## [Available data]
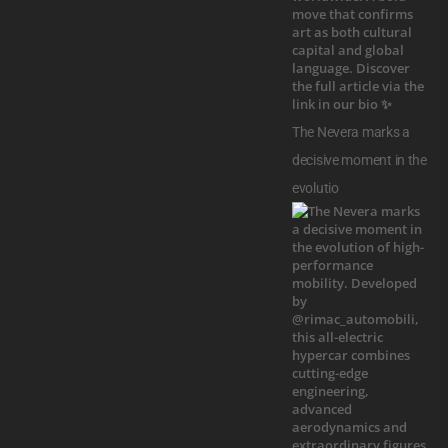
The Nevera marks a
decisive moment in the
evolutio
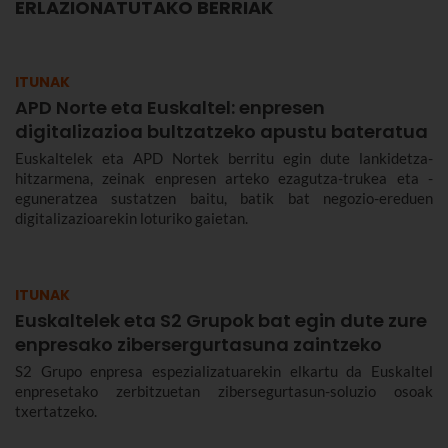
ERLAZIONATUTAKO BERRIAK
ITUNAK
APD Norte eta Euskaltel: enpresen
digitalizazioa bultzatzeko apustu bateratua
Euskaltelek eta APD Nortek berritu egin dute lankidetza-
hitzarmena, zeinak enpresen arteko ezagutza-trukea eta -
eguneratzea sustatzen baitu, batik bat negozio-ereduen
digitalizazioarekin loturiko gaietan.
ITUNAK
Euskaltelek eta S2 Grupok bat egin dute zure
enpresako zibersergurtasuna zaintzeko
S2 Grupo enpresa espezializatuarekin elkartu da Euskaltel
enpresetako zerbitzuetan zibersegurtasun-soluzio osoak
txertatzeko.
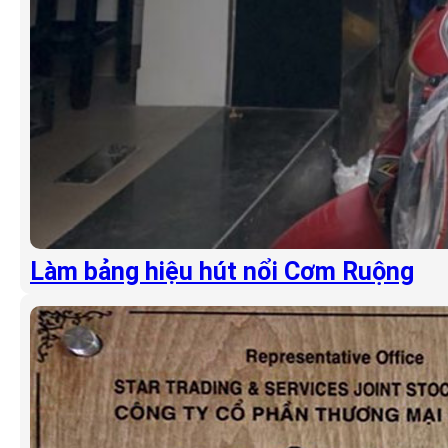
Làm bảng hiệu hút nổi Cơm Ruộng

## [Task objective]
Show each line in the data where the string "egin" appears.

## [Exercise solution]
Euskaltelek eta APD Nortek berritu egin dute lankidetza-
Euskaltelek eta S2 Grupok bat egin dute zure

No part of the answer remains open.